Before-and-after change data:
___

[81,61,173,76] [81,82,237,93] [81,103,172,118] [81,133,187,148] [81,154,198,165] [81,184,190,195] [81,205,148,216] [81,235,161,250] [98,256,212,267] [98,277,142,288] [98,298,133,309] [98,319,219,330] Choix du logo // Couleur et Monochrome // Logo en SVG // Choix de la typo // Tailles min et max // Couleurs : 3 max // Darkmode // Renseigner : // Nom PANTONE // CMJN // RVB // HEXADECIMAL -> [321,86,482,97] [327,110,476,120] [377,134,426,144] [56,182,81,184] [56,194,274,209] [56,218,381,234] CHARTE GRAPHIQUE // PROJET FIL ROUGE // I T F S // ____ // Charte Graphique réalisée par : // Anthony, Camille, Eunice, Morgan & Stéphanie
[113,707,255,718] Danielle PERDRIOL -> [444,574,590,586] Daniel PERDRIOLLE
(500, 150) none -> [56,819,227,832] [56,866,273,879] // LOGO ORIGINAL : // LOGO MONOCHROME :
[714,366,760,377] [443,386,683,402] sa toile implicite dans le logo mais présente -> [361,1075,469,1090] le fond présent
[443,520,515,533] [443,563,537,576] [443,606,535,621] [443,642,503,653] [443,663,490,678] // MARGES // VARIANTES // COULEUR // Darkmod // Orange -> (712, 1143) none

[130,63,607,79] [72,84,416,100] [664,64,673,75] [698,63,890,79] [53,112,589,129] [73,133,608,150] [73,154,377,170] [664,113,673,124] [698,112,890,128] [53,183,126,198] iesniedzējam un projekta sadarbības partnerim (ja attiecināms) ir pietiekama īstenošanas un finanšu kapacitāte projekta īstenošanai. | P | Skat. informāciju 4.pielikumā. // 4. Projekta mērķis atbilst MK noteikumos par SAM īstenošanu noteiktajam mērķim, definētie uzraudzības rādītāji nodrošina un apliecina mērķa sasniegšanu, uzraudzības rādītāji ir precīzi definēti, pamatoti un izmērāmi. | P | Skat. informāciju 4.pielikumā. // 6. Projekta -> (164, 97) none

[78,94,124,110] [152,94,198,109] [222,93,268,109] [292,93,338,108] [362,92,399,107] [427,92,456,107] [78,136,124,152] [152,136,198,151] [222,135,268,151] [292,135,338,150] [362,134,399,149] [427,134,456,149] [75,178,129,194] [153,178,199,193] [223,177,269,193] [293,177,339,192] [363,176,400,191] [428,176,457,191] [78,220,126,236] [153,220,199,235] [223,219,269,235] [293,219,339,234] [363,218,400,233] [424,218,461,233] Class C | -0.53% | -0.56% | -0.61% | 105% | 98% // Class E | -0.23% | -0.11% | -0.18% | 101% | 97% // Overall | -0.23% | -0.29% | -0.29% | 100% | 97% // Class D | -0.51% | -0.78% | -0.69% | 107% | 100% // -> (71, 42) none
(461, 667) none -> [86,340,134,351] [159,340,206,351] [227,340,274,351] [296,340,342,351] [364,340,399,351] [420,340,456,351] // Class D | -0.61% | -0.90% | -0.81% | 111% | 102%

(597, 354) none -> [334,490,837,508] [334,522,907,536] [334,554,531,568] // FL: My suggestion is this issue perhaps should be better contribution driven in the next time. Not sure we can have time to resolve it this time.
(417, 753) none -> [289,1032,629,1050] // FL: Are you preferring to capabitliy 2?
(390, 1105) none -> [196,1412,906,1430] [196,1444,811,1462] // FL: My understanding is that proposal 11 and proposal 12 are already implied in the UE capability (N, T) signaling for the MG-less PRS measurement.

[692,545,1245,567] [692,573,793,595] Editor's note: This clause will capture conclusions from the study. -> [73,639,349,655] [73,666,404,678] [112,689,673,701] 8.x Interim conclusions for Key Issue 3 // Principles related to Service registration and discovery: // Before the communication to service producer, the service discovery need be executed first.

___

• **YOUR ASSIGNMENT**
Every one of the records is to be copied word for word.

• **EXERCISE SOLUTION**
[81,61,173,76] [81,82,237,93] [81,103,172,118] [81,133,187,148] [81,154,198,165] [81,184,190,195] [81,205,148,216] [81,235,161,250] [98,256,212,267] [98,277,142,288] [98,298,133,309] [98,319,219,330] Choix du logo // Couleur et Monochrome // Logo en SVG // Choix de la typo // Tailles min et max // Couleurs : 3 max // Darkmode // Renseigner : // Nom PANTONE // CMJN // RVB // HEXADECIMAL -> [321,86,482,97] [327,110,476,120] [377,134,426,144] [56,182,81,184] [56,194,274,209] [56,218,381,234] CHARTE GRAPHIQUE // PROJET FIL ROUGE // I T F S // ____ // Charte Graphique réalisée par : // Anthony, Camille, Eunice, Morgan & Stéphanie
[113,707,255,718] Danielle PERDRIOL -> [444,574,590,586] Daniel PERDRIOLLE
(500, 150) none -> [56,819,227,832] [56,866,273,879] // LOGO ORIGINAL : // LOGO MONOCHROME :
[714,366,760,377] [443,386,683,402] sa toile implicite dans le logo mais présente -> [361,1075,469,1090] le fond présent
[443,520,515,533] [443,563,537,576] [443,606,535,621] [443,642,503,653] [443,663,490,678] // MARGES // VARIANTES // COULEUR // Darkmod // Orange -> (712, 1143) none

[130,63,607,79] [72,84,416,100] [664,64,673,75] [698,63,890,79] [53,112,589,129] [73,133,608,150] [73,154,377,170] [664,113,673,124] [698,112,890,128] [53,183,126,198] iesniedzējam un projekta sadarbības partnerim (ja attiecināms) ir pietiekama īstenošanas un finanšu kapacitāte projekta īstenošanai. | P | Skat. informāciju 4.pielikumā. // 4. Projekta mērķis atbilst MK noteikumos par SAM īstenošanu noteiktajam mērķim, definētie uzraudzības rādītāji nodrošina un apliecina mērķa sasniegšanu, uzraudzības rādītāji ir precīzi definēti, pamatoti un izmērāmi. | P | Skat. informāciju 4.pielikumā. // 6. Projekta -> (164, 97) none

[78,94,124,110] [152,94,198,109] [222,93,268,109] [292,93,338,108] [362,92,399,107] [427,92,456,107] [78,136,124,152] [152,136,198,151] [222,135,268,151] [292,135,338,150] [362,134,399,149] [427,134,456,149] [75,178,129,194] [153,178,199,193] [223,177,269,193] [293,177,339,192] [363,176,400,191] [428,176,457,191] [78,220,126,236] [153,220,199,235] [223,219,269,235] [293,219,339,234] [363,218,400,233] [424,218,461,233] Class C | -0.53% | -0.56% | -0.61% | 105% | 98% // Class E | -0.23% | -0.11% | -0.18% | 101% | 97% // Overall | -0.23% | -0.29% | -0.29% | 100% | 97% // Class D | -0.51% | -0.78% | -0.69% | 107% | 100% // -> (71, 42) none
(461, 667) none -> [86,340,134,351] [159,340,206,351] [227,340,274,351] [296,340,342,351] [364,340,399,351] [420,340,456,351] // Class D | -0.61% | -0.90% | -0.81% | 111% | 102%

(597, 354) none -> [334,490,837,508] [334,522,907,536] [334,554,531,568] // FL: My suggestion is this issue perhaps should be better contribution driven in the next time. Not sure we can have time to resolve it this time.
(417, 753) none -> [289,1032,629,1050] // FL: Are you preferring to capabitliy 2?
(390, 1105) none -> [196,1412,906,1430] [196,1444,811,1462] // FL: My understanding is that proposal 11 and proposal 12 are already implied in the UE capability (N, T) signaling for the MG-less PRS measurement.

[692,545,1245,567] [692,573,793,595] Editor's note: This clause will capture conclusions from the study. -> [73,639,349,655] [73,666,404,678] [112,689,673,701] 8.x Interim conclusions for Key Issue 3 // Principles related to Service registration and discovery: // Before the communication to service producer, the service discovery need be executed first.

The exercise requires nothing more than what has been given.